HyperAgent: A Simple, Scalable, Efficient and Provable Reinforcement Learning Framework for Complex Environments
Yingru Li, Jiawei Xu, Lei Han, Zhiquan Luo
January, 2024
Abstract
To solve complex tasks under resource constraints, reinforcement learning (RL) agents need to be simple, efficient, and scalable with (1) large state space and (2) increasingly accumulated data of interactions. We propose the HyperAgent, a RL framework with hypermodel, index sampling schemes and incremental update mechanism, enabling computation-efficient sequential posterior approximation and data-efficient action selection under general value function approximation beyond conjugacy. The implementation of HyperAgent is simple as it only adds one module and one line of code additional to DDQN. Practically, HyperAgent demonstrates its robust performance in large-scale deep RL benchmarks with significant efficiency gain in terms of both data and computation. Theoretically, among the practically scalable algorithms, HyperAgent is the first method to achieve provably scalable per-step computational complexity as well as sublinear regret under tabular RL. The core of our theoretical analysis is the sequential posterior approximation argument, made possible by the first analytical tool for sequential random projection, a non-trivial martingale extension of the Johnson-Lindenstrauss lemma. This work bridges the theoretical and practical realms of RL, establishing a new benchmark for RL algorithm design.
Publication
The 41st International Conference on Machine Learning (ICML) (Submitted)
Summary of contributions
- New probability tools in high-dimensional probability and statistics
- The first probability tool for sequential random projection, a non-trivial martingale extension of Johnson-Lindenstrauss (JL) for adaptively sampled data due to the sequential nature of RL;
- A unified and simple analysis for JL via high-dimension extension of Hanson-Wright.
- Methodology for sequential-decision making
- Hypermodel: efficient incremental approximation of the posterior (uncertainty quantification) over complex models without leveraging conjugacy as encountering more data;
- Index sampling: approximate posterior sampling for data-efficient sequential decision-making.

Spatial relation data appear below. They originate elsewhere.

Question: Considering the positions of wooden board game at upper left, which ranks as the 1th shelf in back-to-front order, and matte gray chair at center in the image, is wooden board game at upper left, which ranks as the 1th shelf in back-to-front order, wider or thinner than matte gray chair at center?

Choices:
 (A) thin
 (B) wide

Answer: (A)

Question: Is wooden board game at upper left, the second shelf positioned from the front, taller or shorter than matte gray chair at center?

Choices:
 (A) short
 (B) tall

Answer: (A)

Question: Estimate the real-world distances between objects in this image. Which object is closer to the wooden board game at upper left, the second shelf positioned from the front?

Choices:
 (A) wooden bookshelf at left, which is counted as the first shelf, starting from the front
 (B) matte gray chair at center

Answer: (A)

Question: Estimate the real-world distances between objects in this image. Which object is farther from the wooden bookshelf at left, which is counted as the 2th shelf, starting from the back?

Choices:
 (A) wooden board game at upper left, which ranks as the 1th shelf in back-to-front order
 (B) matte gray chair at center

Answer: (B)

- Results for sequential-decision making
- Practically, our developed HyperAgent demonstrates its robust performance in large-scale deep RL benchmarks with significant efficiency gain in terms of both data and computation;
- Theoretically, the first method to achieve logarithmic per-step computation and sublinear under tabular episodic RL and linear bandit setups among practically scalable algorithms. At the heart of the analysis is the sequential incremental posterior approximation argument, made possible by the our developed first probability tool for sequential random projection.